The medical device sector is now to be included as one of the 25 priority sectors under the Make in India program. This would promote manufacturing and entrepreneurship, and create an enabling environment for investment.

The ministry of health and family welfare has also notified Medical Device Rules, 2017, on Jan 31, 2017. Till now, governed by the Drugs & Cosmetics Act, 1940, primarily meant for regulating the pharmaceutical industry, the sector can finally chart its own distinct and definitive course.

Currently, India imports over 70 percent of its medical device requirements in an annual market size of Rs.55,000 crore. Of the global supply chain of medical devices, India has a miniscule 1.3 percent share. Apart from import substitution, the recent policy change may facilitate to create global competitiveness through making India a manufacturing hub. With 60 percent of medical devices monopolized by 40 enterprises globally, focus on attracting this capacity into India would be a good beginning.

The government has also decided to bear the cost of effluent treatment plants and provide some basic facilities free of cost at the upcoming medical device parks in states, such as Andhra Pradesh, Haryana, Gujarat, and Maharashtra. This has the potential of bringing down the cost of medical device manufacturing by as much as 30 percent.

February saw National Pharmaceutical Pricing Authority fix a ceiling price for drug-eluting stents at Rs.29,600, and for bare metal stents at Rs.7260. Prices of stents had jumped exponentially by as much as 1000 percent from the time of production till they reached the patients, with hospitals in some cases enjoying abnormally high margins of 650 percent.

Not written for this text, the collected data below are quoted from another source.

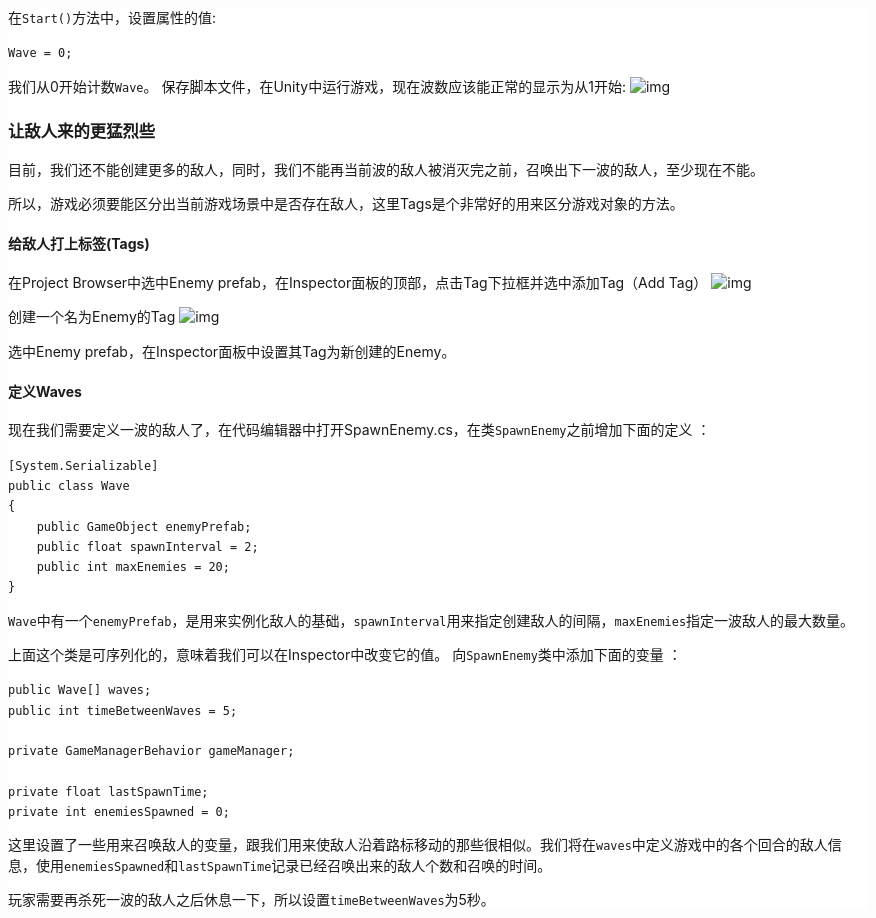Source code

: 在`Start()`方法中，设置属性的值:
```
Wave = 0;
```

我们从0开始计数`Wave`。
保存脚本文件，在Unity中运行游戏，现在波数应该能正常的显示为从1开始:
![img](http://cdn5.raywenderlich.com/wp-content/uploads/2015/06/counting-waves.png)


### 让敌人来的更猛烈些
目前，我们还不能创建更多的敌人，同时，我们不能再当前波的敌人被消灭完之前，召唤出下一波的敌人，至少现在不能。

所以，游戏必须要能区分出当前游戏场景中是否存在敌人，这里Tags是个非常好的用来区分游戏对象的方法。

#### 给敌人打上标签(Tags)
在Project Browser中选中Enemy prefab，在Inspector面板的顶部，点击Tag下拉框并选中添加Tag（Add Tag）
![img](http://cdn3.raywenderlich.com/wp-content/uploads/2015/06/Create-Tag.png)

创建一个名为Enemy的Tag
![img](http://cdn1.raywenderlich.com/wp-content/uploads/2015/06/Bildschirmfoto-2015-06-06-um-03.55.00.png)

选中Enemy prefab，在Inspector面板中设置其Tag为新创建的Enemy。

#### 定义Waves
现在我们需要定义一波的敌人了，在代码编辑器中打开SpawnEnemy.cs，在类`SpawnEnemy`之前增加下面的定义 ：
```
[System.Serializable]
public class Wave
{
    public GameObject enemyPrefab;
    public float spawnInterval = 2;
    public int maxEnemies = 20;
}
```
`Wave`中有一个`enemyPrefab`，是用来实例化敌人的基础，`spawnInterval`用来指定创建敌人的间隔，`maxEnemies`指定一波敌人的最大数量。

上面这个类是可序列化的，意味着我们可以在Inspector中改变它的值。
向`SpawnEnemy`类中添加下面的变量 ：
```
public Wave[] waves;
public int timeBetweenWaves = 5;

private GameManagerBehavior gameManager;

private float lastSpawnTime;
private int enemiesSpawned = 0;
```

这里设置了一些用来召唤敌人的变量，跟我们用来使敌人沿着路标移动的那些很相似。我们将在`waves`中定义游戏中的各个回合的敌人信息，使用`enemiesSpawned`和`lastSpawnTime`记录已经召唤出来的敌人个数和召唤的时间。

玩家需要再杀死一波的敌人之后休息一下，所以设置`timeBetweenWaves`为5秒。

Stents had been included in the National List of Essential Medicines in July last year, and were added in December 2016 to Schedule I of the Drug Prices Control Order, 2013, bringing the devices under price control. On the horizon could also be a price regulation for 14 more medical devices, including orthopedic implants, intraocular lenses, artificial heart valves, and consumables as syringes, needles, and catheters.